• **Stored entries**
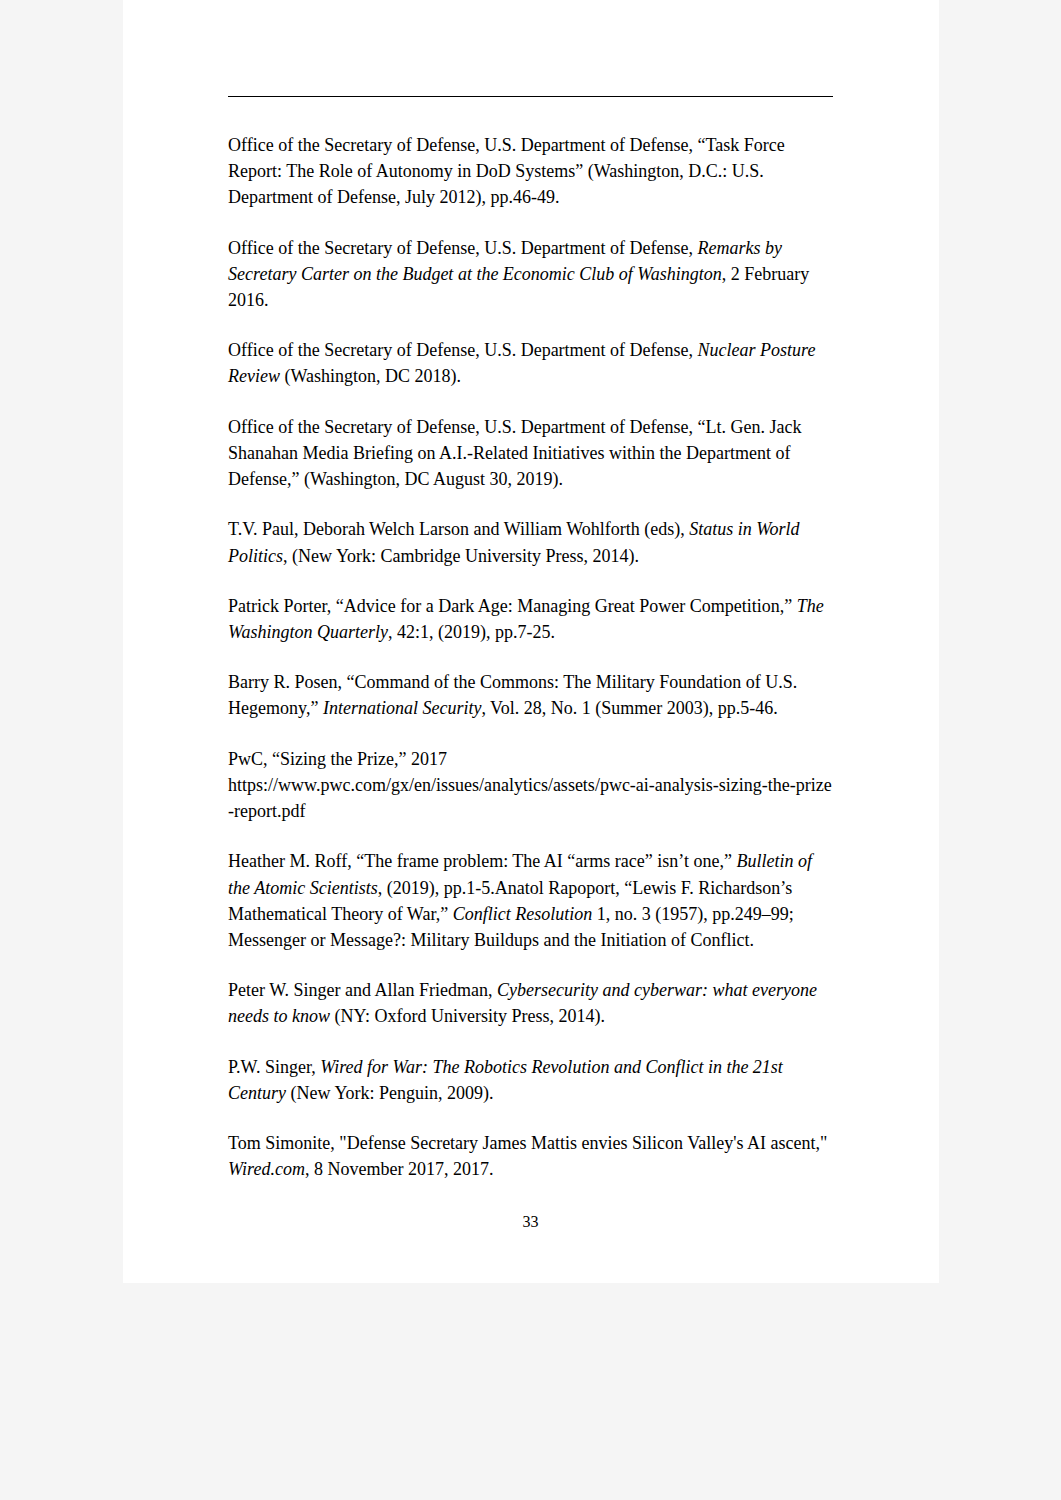Office of the Secretary of Defense, U.S. Department of Defense, “Task Force Report: The Role of Autonomy in DoD Systems” (Washington, D.C.: U.S. Department of Defense, July 2012), pp.46-49.
Office of the Secretary of Defense, U.S. Department of Defense, Remarks by Secretary Carter on the Budget at the Economic Club of Washington, 2 February 2016.
Office of the Secretary of Defense, U.S. Department of Defense, Nuclear Posture Review (Washington, DC 2018).
Office of the Secretary of Defense, U.S. Department of Defense, “Lt. Gen. Jack Shanahan Media Briefing on A.I.-Related Initiatives within the Department of Defense,” (Washington, DC August 30, 2019).
T.V. Paul, Deborah Welch Larson and William Wohlforth (eds), Status in World Politics, (New York: Cambridge University Press, 2014).
Patrick Porter, “Advice for a Dark Age: Managing Great Power Competition,” The Washington Quarterly, 42:1, (2019), pp.7-25.
Barry R. Posen, “Command of the Commons: The Military Foundation of U.S. Hegemony,” International Security, Vol. 28, No. 1 (Summer 2003), pp.5-46.
PwC, “Sizing the Prize,” 2017
https://www.pwc.com/gx/en/issues/analytics/assets/pwc-ai-analysis-sizing-the-prize-report.pdf
Heather M. Roff, “The frame problem: The AI “arms race” isn’t one,” Bulletin of the Atomic Scientists, (2019), pp.1-5.Anatol Rapoport, “Lewis F. Richardson’s Mathematical Theory of War,” Conflict Resolution 1, no. 3 (1957), pp.249–99; Messenger or Message?: Military Buildups and the Initiation of Conflict.
Peter W. Singer and Allan Friedman, Cybersecurity and cyberwar: what everyone needs to know (NY: Oxford University Press, 2014).
P.W. Singer, Wired for War: The Robotics Revolution and Conflict in the 21st Century (New York: Penguin, 2009).
Tom Simonite, "Defense Secretary James Mattis envies Silicon Valley's AI ascent," Wired.com, 8 November 2017, 2017.
33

• **ACTION ITEM**
The response must match the data line for line, from its first line through the line with "42:1, (2019), pp.7-25.", inclusive, and must leave out the pictures.

• **EXERCISE OUTPUT**
Office of the Secretary of Defense, U.S. Department of Defense, “Task Force Report: The Role of Autonomy in DoD Systems” (Washington, D.C.: U.S. Department of Defense, July 2012), pp.46-49.
Office of the Secretary of Defense, U.S. Department of Defense, Remarks by Secretary Carter on the Budget at the Economic Club of Washington, 2 February 2016.
Office of the Secretary of Defense, U.S. Department of Defense, Nuclear Posture Review (Washington, DC 2018).
Office of the Secretary of Defense, U.S. Department of Defense, “Lt. Gen. Jack Shanahan Media Briefing on A.I.-Related Initiatives within the Department of Defense,” (Washington, DC August 30, 2019).
T.V. Paul, Deborah Welch Larson and William Wohlforth (eds), Status in World Politics, (New York: Cambridge University Press, 2014).
Patrick Porter, “Advice for a Dark Age: Managing Great Power Competition,” The Washington Quarterly, 42:1, (2019), pp.7-25.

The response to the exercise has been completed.